I mean, I don’t really hate instructions, but I am suspicious of them. And I might hate the way people write them. Because let’s be honest, most instructions are written for people who really don’t need instructions.
Real life example: I recently messed up a recipe because the dumb thing said to place three things on the bottom. It was halfway done—and I had started to feel something must be wrong—before it hit me that maybe I should have placed the stupid things side by side.
Come on, people. You could have just written exactly that: “Lay them side by side on the bottom,” and saved me the waste of an hour of my life.

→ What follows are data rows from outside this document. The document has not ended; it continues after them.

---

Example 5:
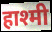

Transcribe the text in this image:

हाश्मी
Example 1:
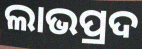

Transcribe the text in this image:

ଲାଭପ୍ରଦ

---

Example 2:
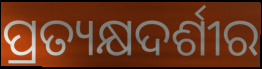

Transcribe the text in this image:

ପ୍ରତ୍ୟକ୍ଷଦର୍ଶୀର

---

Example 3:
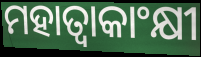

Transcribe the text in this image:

ମହାତ୍ୱାକାଂକ୍ଷୀ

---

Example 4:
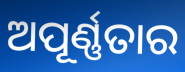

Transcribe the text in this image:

ଅପୂର୍ଣ୍ଣତାର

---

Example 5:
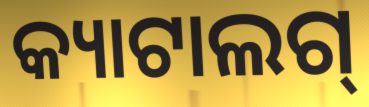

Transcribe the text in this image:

କ୍ୟାଟାଲଗ୍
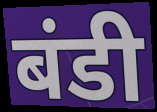
बंडी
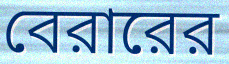
বেরারের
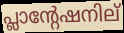
പ്ലാന്റേഷനില്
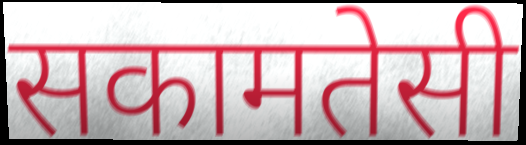
सकामतेसी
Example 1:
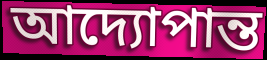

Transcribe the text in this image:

আদ্যোপান্ত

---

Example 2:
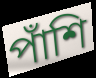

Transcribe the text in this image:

পাঁশি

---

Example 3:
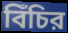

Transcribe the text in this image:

বিঁচির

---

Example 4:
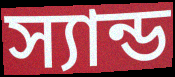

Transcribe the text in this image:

স্যান্ড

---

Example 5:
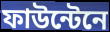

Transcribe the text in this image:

ফাউন্টেনে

This is why people with knowledge are often so terrible at sharing it. It’s the same thing that you see when you ask someone for directions and they say, “Just go straight until you get to the junction, then turn right.” Sounds simple enough, and off you go toward the junction…only to find, to your dismay, that there are two rights!
Really, bro?
But you know what’s really vexing at that moment? Maybe after you’ve gone down one and it turned out to be the wrong one, and then come back and found that the right one was the one with the massive building a few metres in. And then you think, “Why didn’t they just tell me to head to the one with the building?”
I’ll tell you why: they were thinking about it through their eyes.

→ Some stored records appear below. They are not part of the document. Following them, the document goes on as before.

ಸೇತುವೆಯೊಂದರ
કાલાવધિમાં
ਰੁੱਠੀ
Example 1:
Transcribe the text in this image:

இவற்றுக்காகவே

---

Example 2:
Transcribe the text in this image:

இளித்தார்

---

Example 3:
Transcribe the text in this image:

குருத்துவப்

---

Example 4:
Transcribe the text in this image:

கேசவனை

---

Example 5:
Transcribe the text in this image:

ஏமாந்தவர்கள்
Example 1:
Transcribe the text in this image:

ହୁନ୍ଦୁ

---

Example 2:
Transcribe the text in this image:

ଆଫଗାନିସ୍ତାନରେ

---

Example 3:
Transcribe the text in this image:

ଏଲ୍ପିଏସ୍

But the entire point of explaining stuff to people is to think about the fact that they don’t know what you know. And even worse, they don’t know the things you take for granted.
That’s why I’m suspicious of instructions. And of directions. (Honestly, the way some people give directions, after the second sentence, my eyes just glaze over.)
The problem is never the instructions themselves, or the things these people are trying to pass across. The problem is the things they take for granted. And the real work is being aware of what you take for granted, and remembering that for this person, they’re totally unaware of those things that are so obvious to you.
The minute you see the non-obvious, the way you teach or instruct or direct totally changes.
It’s not easy though, and that’s why so few do it. But that’s also why it’s totally worth it.